Joint position lists:

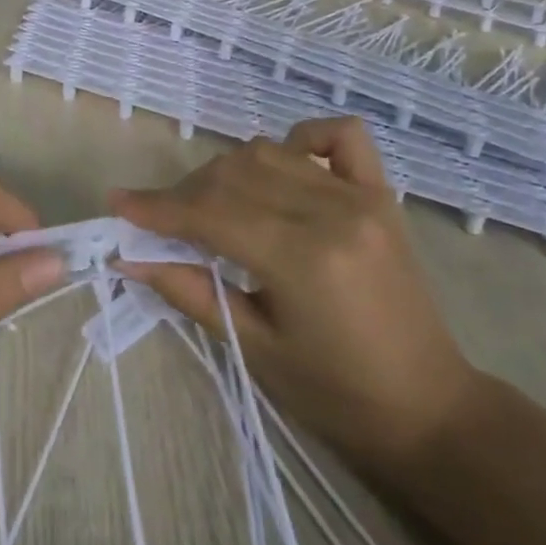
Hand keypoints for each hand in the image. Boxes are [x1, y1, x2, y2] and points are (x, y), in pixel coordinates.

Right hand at [112, 118, 477, 473]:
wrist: (427, 408)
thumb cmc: (335, 394)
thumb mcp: (255, 350)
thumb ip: (191, 293)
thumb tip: (131, 258)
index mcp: (301, 260)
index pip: (210, 213)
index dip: (157, 207)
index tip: (118, 204)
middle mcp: (331, 213)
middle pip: (234, 174)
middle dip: (185, 192)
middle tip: (160, 221)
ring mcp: (361, 198)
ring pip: (271, 152)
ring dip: (228, 170)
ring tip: (209, 204)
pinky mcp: (381, 195)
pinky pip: (341, 136)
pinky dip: (302, 137)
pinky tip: (283, 162)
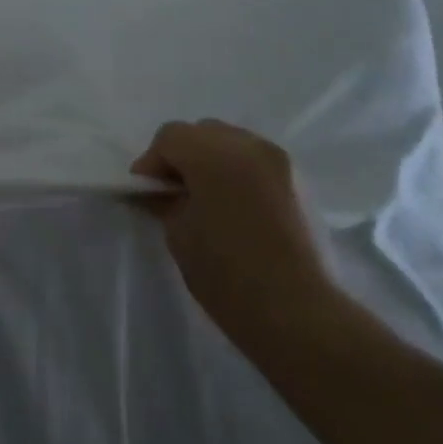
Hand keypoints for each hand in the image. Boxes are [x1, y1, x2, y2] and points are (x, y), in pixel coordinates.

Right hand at [131, 120, 341, 359]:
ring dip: (211, 160)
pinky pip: (255, 160)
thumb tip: (154, 190)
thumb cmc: (226, 275)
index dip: (152, 162)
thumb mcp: (179, 235)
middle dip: (182, 156)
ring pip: (232, 142)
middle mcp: (249, 145)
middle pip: (203, 132)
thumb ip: (164, 201)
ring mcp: (278, 159)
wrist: (295, 311)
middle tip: (172, 192)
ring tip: (205, 198)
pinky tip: (233, 205)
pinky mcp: (297, 179)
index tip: (145, 192)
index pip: (171, 136)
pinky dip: (237, 171)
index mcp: (214, 155)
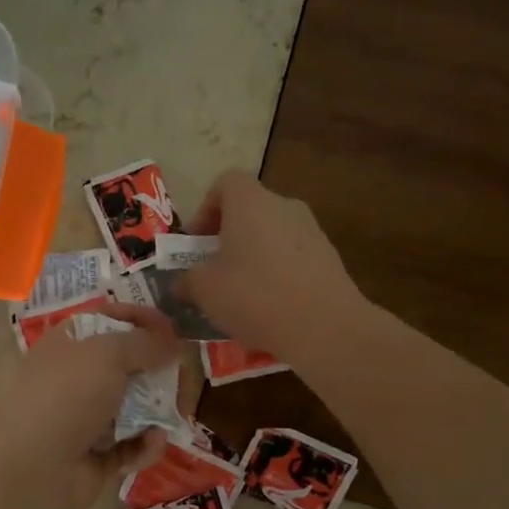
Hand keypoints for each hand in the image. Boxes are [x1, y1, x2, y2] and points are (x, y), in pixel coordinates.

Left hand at [0, 303, 179, 508]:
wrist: (32, 469)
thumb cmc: (67, 395)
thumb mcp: (107, 353)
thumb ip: (144, 342)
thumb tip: (169, 344)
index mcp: (68, 344)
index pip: (108, 320)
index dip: (141, 320)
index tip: (172, 330)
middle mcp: (75, 379)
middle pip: (127, 366)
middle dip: (159, 371)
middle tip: (184, 378)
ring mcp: (84, 420)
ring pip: (133, 408)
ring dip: (159, 410)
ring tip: (179, 413)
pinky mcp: (95, 458)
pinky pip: (130, 446)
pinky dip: (145, 444)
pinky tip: (153, 442)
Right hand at [180, 172, 363, 361]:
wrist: (324, 326)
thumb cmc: (254, 296)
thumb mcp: (205, 291)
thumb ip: (187, 282)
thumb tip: (179, 284)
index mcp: (250, 202)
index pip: (225, 182)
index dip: (206, 208)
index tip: (197, 242)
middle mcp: (284, 206)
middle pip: (250, 209)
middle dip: (228, 236)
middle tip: (214, 269)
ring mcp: (312, 231)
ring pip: (272, 234)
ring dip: (252, 256)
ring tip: (240, 294)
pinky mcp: (329, 258)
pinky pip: (292, 257)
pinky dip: (277, 274)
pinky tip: (270, 308)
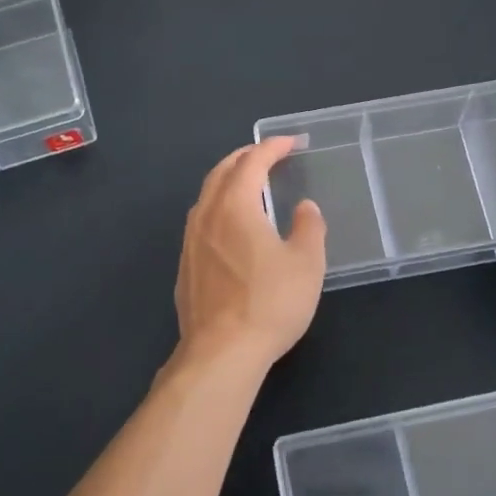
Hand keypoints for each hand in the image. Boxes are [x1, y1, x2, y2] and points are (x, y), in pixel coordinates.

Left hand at [174, 138, 326, 368]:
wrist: (221, 352)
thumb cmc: (270, 303)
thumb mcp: (306, 264)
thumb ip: (309, 228)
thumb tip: (305, 208)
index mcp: (235, 206)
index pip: (252, 162)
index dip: (272, 147)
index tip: (290, 143)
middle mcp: (206, 216)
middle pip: (221, 173)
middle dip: (245, 158)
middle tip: (267, 155)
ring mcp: (190, 242)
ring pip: (207, 197)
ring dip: (228, 182)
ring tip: (248, 185)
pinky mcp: (185, 267)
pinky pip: (201, 222)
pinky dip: (218, 208)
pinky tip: (230, 227)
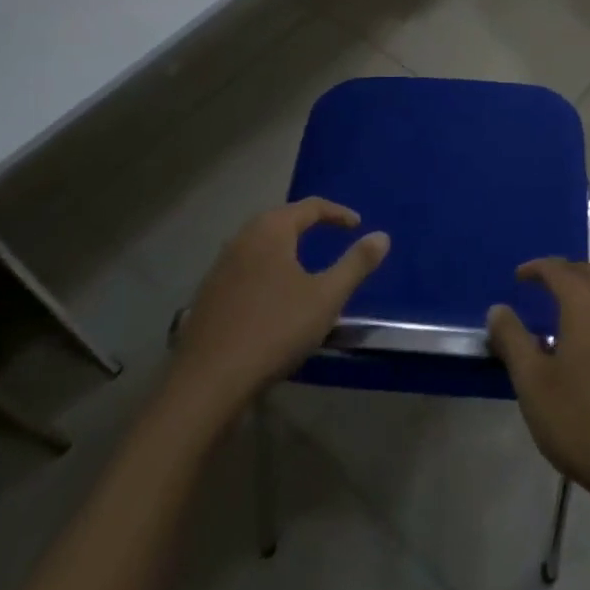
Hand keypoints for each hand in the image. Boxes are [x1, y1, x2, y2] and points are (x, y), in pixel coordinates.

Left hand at [168, 199, 388, 414]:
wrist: (206, 383)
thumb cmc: (274, 330)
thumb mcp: (326, 298)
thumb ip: (356, 264)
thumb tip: (382, 236)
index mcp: (271, 230)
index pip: (310, 206)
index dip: (337, 213)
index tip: (357, 225)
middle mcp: (242, 238)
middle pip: (280, 220)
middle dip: (308, 225)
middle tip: (330, 236)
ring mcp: (219, 267)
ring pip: (259, 245)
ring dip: (284, 248)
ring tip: (304, 265)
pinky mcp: (207, 295)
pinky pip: (244, 269)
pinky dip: (265, 271)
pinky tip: (272, 297)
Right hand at [487, 259, 589, 507]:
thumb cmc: (582, 422)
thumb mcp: (533, 384)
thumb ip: (512, 340)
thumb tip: (498, 309)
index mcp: (586, 303)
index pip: (558, 269)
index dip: (536, 268)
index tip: (519, 278)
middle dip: (566, 273)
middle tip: (544, 290)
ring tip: (569, 318)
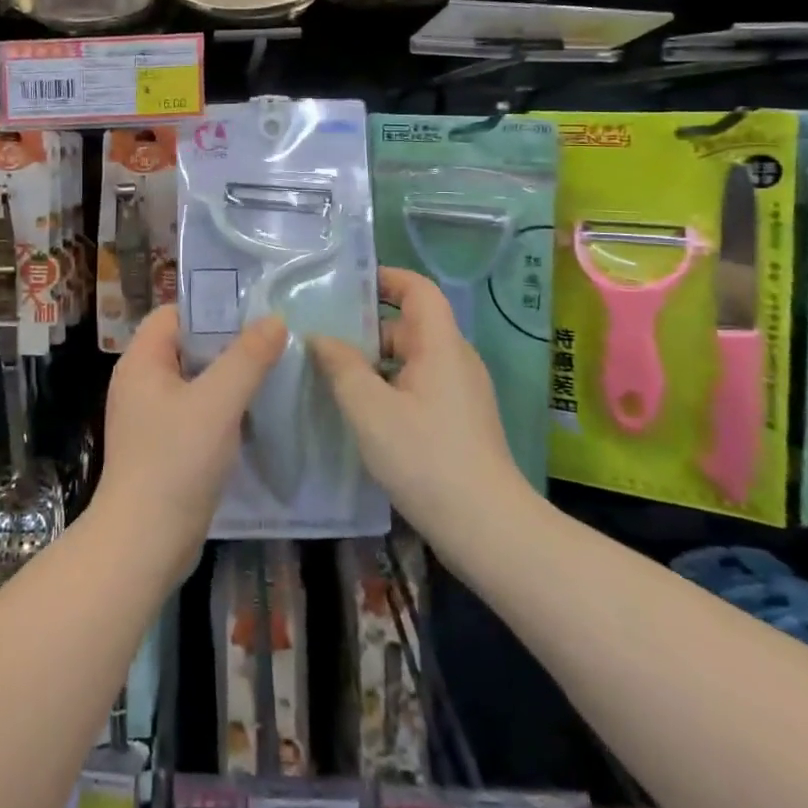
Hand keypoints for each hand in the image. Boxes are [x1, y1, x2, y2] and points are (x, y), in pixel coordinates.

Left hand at [94, 308, 286, 568]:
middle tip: (270, 344)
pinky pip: (194, 412)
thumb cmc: (176, 461)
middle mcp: (139, 383)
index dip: (210, 309)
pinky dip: (220, 410)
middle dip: (226, 344)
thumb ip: (248, 358)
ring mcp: (148, 417)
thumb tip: (274, 320)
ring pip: (193, 382)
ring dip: (227, 379)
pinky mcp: (161, 447)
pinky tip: (251, 418)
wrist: (143, 543)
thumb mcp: (218, 402)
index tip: (253, 315)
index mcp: (141, 362)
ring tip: (269, 376)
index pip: (174, 315)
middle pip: (186, 346)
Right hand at [309, 268, 537, 560]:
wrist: (488, 529)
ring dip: (374, 361)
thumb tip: (320, 338)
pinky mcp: (459, 421)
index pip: (418, 289)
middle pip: (410, 324)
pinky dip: (389, 385)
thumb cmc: (426, 458)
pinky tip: (360, 410)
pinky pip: (419, 385)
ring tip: (331, 373)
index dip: (385, 278)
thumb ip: (341, 367)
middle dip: (366, 326)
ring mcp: (461, 392)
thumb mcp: (370, 409)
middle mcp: (455, 360)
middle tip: (322, 336)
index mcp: (440, 345)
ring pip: (412, 358)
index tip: (345, 286)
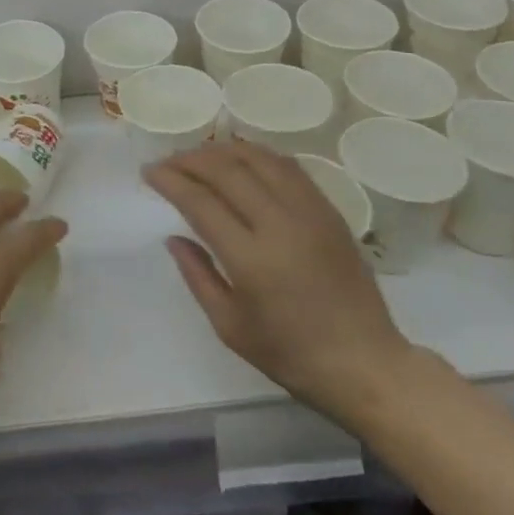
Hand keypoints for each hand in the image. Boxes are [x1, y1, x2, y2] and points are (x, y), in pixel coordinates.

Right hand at [146, 142, 412, 424]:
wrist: (364, 363)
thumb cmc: (290, 354)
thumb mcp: (229, 326)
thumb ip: (197, 275)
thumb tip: (173, 237)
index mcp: (251, 259)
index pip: (200, 202)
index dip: (170, 180)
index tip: (149, 172)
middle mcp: (280, 225)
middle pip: (228, 171)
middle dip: (191, 159)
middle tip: (168, 161)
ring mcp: (310, 213)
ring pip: (260, 159)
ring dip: (224, 150)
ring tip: (201, 156)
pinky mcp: (330, 211)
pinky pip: (289, 167)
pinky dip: (259, 155)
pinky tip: (243, 160)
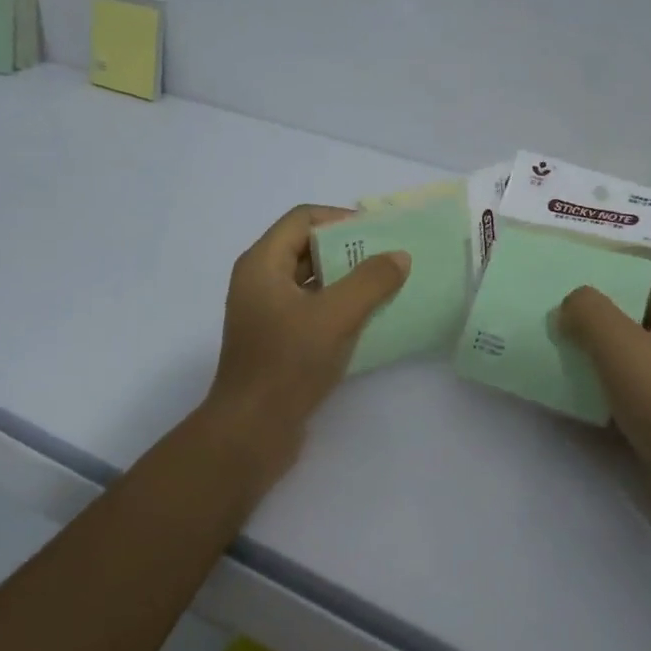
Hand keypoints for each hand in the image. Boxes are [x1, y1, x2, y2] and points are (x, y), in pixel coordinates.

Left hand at [203, 204, 410, 467]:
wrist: (251, 431)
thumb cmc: (288, 364)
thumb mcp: (335, 316)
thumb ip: (371, 281)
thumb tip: (398, 256)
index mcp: (262, 264)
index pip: (303, 219)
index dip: (341, 219)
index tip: (379, 234)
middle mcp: (259, 281)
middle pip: (306, 247)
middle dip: (349, 250)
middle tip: (389, 259)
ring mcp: (266, 313)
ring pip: (311, 281)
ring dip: (346, 280)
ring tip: (386, 287)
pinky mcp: (276, 341)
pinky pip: (310, 310)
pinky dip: (337, 307)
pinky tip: (368, 320)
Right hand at [559, 253, 650, 490]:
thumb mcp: (623, 348)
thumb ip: (590, 312)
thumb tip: (571, 302)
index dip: (630, 250)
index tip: (583, 254)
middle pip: (645, 297)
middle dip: (602, 293)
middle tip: (555, 289)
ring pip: (634, 338)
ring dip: (597, 334)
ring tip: (552, 328)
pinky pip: (630, 374)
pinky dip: (602, 370)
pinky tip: (567, 374)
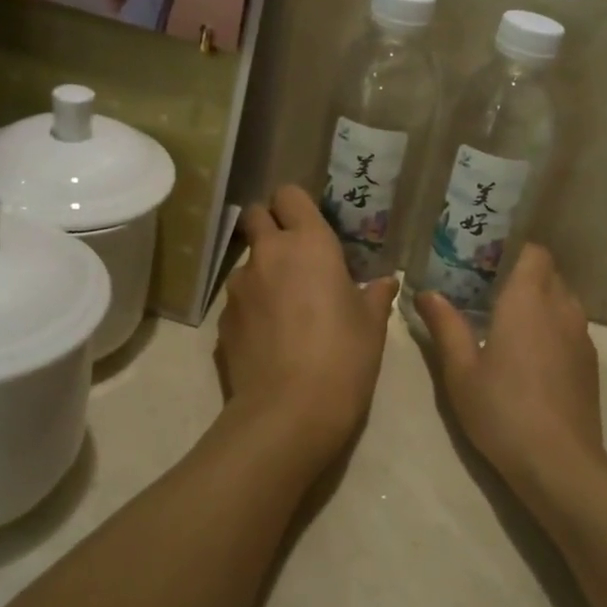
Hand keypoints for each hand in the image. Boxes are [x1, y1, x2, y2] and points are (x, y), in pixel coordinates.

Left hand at [217, 185, 398, 468]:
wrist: (289, 412)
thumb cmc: (343, 357)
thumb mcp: (372, 325)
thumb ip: (376, 295)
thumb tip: (384, 282)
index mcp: (309, 244)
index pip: (289, 195)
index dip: (297, 205)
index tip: (310, 225)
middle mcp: (268, 254)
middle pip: (256, 215)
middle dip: (270, 225)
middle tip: (294, 255)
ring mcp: (239, 286)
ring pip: (247, 261)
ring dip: (263, 270)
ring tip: (285, 305)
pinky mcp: (222, 319)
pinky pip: (238, 299)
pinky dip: (252, 307)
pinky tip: (269, 337)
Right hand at [416, 246, 605, 505]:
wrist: (559, 463)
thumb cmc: (502, 409)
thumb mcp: (461, 370)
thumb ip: (445, 326)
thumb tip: (426, 293)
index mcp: (528, 299)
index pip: (533, 251)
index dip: (512, 250)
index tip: (485, 261)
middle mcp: (560, 307)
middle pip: (548, 272)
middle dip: (521, 274)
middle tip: (487, 290)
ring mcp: (581, 336)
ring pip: (562, 299)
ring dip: (539, 301)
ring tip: (507, 321)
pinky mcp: (589, 363)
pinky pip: (570, 327)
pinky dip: (552, 326)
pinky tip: (530, 355)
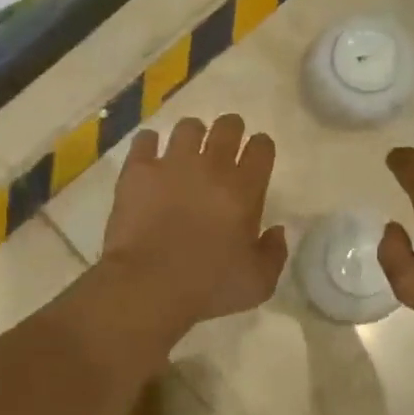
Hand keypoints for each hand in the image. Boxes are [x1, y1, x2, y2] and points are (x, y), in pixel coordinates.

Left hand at [102, 114, 287, 325]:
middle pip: (227, 127)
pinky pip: (145, 140)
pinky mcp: (137, 171)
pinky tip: (150, 156)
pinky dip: (149, 145)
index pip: (262, 148)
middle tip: (225, 145)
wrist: (149, 285)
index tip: (257, 157)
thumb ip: (274, 253)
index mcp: (245, 189)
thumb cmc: (209, 287)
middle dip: (231, 130)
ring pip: (187, 128)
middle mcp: (211, 167)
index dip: (262, 148)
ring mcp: (171, 164)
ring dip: (192, 135)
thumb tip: (276, 230)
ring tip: (188, 150)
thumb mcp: (259, 283)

Assignment
Retype each line of the data exactly, beginning with the first; include the line containing "pinky tip: (283, 162)" and stop there, skipping every picture.

Task solution
Hand keypoints for each hand in the image. Boxes are [x1, y1, x2, y2] and points are (x, y), in pixel coordinates.

Right hand at [112, 118, 477, 473]:
wrist: (427, 408)
thumb cmc: (335, 394)
thumb mcp: (255, 350)
thumb ip: (191, 293)
thumb tip: (131, 258)
index mcp: (301, 260)
index pip: (210, 213)
index dip: (157, 207)
index tip: (118, 204)
middle mcp: (331, 213)
middle pip: (234, 174)
middle dip: (185, 192)
middle tip: (160, 221)
ring mcp: (361, 198)
ring pip: (271, 152)
ring dip: (228, 170)
ring tip: (209, 204)
pinky mcp: (381, 195)
pinky pip: (341, 136)
pinky dip: (302, 137)
pinky tip: (283, 162)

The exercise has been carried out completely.